The majority of the Court, in reasons written by Karakatsanis J. (with Wagner C.J. and Moldaver, Brown, Rowe, Martin, Kasirer and Jamal JJ. concurring)  found that the father’s evidence did not satisfy the first branch of the Palmer test because it could have been available for trial with the exercise of due diligence. It was the father’s responsibility to take all reasonable steps to present his best case at trial and he failed to do so. To permit the father another opportunity to make up for deficiencies in his case or to remedy gaps in his trial strategy with the assistance of the trial judge’s reasons on appeal would be profoundly unfair and would undermine the integrity of the justice system. Finality and certainty in a trial outcome must be promoted, particularly in a family law case that directly impacts the life of a child.

The majority also found that even if the father’s new evidence could not have been available for trial, its admission would nevertheless not be in the interests of justice because it was open to either party to vary the trial order to address any material change in circumstances that may have arisen after the order was made.
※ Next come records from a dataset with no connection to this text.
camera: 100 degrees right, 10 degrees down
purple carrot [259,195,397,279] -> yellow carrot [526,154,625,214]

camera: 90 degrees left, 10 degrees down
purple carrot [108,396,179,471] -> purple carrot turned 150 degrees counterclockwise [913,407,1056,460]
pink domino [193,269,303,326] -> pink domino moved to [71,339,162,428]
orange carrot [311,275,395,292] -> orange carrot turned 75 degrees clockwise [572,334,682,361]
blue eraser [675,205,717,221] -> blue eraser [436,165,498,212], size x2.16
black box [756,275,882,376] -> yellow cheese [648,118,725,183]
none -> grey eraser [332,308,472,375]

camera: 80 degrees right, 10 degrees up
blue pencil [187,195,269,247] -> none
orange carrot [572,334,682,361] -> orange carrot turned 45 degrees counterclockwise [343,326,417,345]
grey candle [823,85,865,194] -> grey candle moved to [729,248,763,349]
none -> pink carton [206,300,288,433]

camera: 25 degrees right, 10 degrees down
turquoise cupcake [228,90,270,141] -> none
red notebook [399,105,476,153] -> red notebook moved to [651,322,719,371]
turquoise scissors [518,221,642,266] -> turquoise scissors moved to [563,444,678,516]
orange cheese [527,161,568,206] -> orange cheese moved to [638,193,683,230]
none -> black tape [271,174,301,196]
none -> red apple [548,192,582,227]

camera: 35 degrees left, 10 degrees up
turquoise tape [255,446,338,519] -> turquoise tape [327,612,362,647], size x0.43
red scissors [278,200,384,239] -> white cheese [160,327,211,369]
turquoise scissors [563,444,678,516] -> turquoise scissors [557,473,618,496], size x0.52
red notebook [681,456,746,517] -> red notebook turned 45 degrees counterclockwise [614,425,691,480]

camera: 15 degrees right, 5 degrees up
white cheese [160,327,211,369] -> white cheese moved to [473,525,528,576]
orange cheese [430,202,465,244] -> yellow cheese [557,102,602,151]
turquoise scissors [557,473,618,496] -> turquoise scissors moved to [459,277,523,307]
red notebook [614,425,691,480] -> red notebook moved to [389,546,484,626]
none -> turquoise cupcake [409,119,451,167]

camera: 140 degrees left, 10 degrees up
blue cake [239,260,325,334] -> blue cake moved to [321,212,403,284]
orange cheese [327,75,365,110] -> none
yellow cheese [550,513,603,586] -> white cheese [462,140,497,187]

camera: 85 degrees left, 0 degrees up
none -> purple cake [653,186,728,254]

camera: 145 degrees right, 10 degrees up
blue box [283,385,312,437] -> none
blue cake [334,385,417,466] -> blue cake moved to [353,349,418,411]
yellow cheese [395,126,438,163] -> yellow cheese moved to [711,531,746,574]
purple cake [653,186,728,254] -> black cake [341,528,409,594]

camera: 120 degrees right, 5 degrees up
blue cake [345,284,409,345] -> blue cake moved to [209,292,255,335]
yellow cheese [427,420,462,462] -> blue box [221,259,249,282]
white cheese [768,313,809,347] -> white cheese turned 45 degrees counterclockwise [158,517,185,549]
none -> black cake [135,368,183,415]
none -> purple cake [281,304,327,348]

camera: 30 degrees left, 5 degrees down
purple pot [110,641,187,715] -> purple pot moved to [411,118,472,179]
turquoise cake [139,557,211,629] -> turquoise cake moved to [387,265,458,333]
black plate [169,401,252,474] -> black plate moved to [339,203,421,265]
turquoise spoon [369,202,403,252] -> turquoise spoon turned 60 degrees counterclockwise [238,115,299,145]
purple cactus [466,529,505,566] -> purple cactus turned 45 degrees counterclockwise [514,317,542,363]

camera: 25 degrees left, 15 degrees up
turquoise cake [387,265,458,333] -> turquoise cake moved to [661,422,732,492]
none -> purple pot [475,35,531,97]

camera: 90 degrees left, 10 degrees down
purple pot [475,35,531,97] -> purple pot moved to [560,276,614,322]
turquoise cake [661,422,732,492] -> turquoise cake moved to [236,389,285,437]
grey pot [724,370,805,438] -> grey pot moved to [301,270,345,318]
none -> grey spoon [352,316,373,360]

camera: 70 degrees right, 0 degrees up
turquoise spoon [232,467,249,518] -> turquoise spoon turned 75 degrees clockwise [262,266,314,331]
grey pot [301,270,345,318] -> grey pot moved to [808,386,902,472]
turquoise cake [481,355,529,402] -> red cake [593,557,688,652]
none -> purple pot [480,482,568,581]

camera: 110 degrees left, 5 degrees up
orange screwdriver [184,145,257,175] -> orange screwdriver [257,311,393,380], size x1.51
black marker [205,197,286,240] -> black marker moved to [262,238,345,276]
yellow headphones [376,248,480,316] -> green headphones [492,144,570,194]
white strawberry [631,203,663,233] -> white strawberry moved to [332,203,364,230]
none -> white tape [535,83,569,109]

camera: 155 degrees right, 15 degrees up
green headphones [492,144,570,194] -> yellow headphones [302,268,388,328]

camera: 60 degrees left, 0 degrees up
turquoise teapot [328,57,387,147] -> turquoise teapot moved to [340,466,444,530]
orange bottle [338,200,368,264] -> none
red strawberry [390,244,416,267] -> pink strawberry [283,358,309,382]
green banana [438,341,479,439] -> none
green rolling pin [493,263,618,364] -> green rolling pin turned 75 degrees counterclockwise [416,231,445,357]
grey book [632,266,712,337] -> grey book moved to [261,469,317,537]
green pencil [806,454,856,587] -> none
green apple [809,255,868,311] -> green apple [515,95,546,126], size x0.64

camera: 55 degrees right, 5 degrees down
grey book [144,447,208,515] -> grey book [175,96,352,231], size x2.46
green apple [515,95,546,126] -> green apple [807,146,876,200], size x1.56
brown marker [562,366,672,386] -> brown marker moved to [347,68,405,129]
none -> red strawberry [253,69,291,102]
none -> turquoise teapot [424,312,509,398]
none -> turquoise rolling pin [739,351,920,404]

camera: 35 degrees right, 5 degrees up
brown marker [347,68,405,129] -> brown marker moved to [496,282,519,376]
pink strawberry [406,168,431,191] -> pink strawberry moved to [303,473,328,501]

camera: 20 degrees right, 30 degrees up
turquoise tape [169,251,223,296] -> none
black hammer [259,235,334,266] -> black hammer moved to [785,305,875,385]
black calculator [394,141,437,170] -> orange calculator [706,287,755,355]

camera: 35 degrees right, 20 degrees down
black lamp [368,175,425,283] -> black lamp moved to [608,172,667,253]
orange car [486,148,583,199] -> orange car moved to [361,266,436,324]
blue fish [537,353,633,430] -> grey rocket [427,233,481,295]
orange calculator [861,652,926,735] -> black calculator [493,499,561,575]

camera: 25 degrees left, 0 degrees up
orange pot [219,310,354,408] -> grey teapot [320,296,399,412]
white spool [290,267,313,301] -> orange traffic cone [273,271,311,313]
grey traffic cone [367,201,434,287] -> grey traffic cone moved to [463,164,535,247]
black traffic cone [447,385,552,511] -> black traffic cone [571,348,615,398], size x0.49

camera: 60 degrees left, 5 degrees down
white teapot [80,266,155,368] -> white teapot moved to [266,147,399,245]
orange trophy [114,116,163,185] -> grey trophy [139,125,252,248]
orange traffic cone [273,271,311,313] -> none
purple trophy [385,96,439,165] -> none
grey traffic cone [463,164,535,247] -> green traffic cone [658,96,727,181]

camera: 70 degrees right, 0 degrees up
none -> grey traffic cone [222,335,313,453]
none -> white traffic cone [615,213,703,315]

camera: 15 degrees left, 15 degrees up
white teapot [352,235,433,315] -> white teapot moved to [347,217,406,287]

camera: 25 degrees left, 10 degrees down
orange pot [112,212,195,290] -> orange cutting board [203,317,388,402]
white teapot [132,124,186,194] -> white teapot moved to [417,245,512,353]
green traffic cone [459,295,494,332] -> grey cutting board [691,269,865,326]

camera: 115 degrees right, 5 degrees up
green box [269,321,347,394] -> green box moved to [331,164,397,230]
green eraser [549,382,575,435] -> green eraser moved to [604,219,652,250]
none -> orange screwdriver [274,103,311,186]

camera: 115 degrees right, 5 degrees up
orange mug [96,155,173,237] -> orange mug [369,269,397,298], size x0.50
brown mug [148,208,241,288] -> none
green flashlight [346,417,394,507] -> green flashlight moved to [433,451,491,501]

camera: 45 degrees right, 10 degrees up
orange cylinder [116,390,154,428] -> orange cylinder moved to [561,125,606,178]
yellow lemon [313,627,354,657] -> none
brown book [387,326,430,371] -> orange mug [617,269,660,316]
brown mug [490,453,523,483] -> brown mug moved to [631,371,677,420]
In other words, the interest in reaching a just result could have been fostered through means other than an appeal. When considering an appeal of a parenting decision (including a relocation decision), an appeal court should consider the appropriateness of a variation application and still view any additional evidence through the lens of the Palmer test.

Finally, the majority found that the Court of Appeal was wrong to intervene in the trial judge’s finding that the mother’s relocation to Telkwa was in the children’s best interests. While the trial in this matter took place prior to the new relocation framework in the 2019 Divorce Act (which came into force on March 1, 2020), the majority nevertheless took the opportunity to discuss these new provisions at length, expressing the view that the amendments essentially codified the mobility framework set out in Gordon v. Goertz, [1996] 2 S.C.R. 27, “as refined over the past two decades”.

In a dissenting opinion, Côté J. agreed that the test laid out in Palmer applied, but disagreed on the application of the test to the facts of the appeal. Côté J. reasoned that the Court of Appeal’s ultimate conclusion about the admissibility of the father’s evidence was correct and should have resulted in the matter being remitted to the trial judge for consideration. It was also Côté J.’s view that the majority’s narrowing of Palmer’s flexibility to “exceptional cases” is unduly rigid and does not give an appellate court the tools it needs to make a sound determination of the best interests of the child in a particular case. In the case at bar, the new evidence brought forth by the father bore on a critical aspect of the trial judge’s reasoning. According to Côté J., “finality, although important, should not tie the hands of a reviewing court” so as to prevent it from crafting a remedy that would advance the best interests of the child”.

Côté J. went on to indicate that she would have avoided addressing the new relocation provisions of the Divorce Act as they were not actually engaged on the facts of the case before the Court.

In this timely decision from the Supreme Court, the family law bar has received some long-awaited clarity on the continued applicability of the Palmer test when considering the admission of new evidence on appeal. We have also learned that there continues to be a very narrow standard of review in parenting cases, including in mobility cases.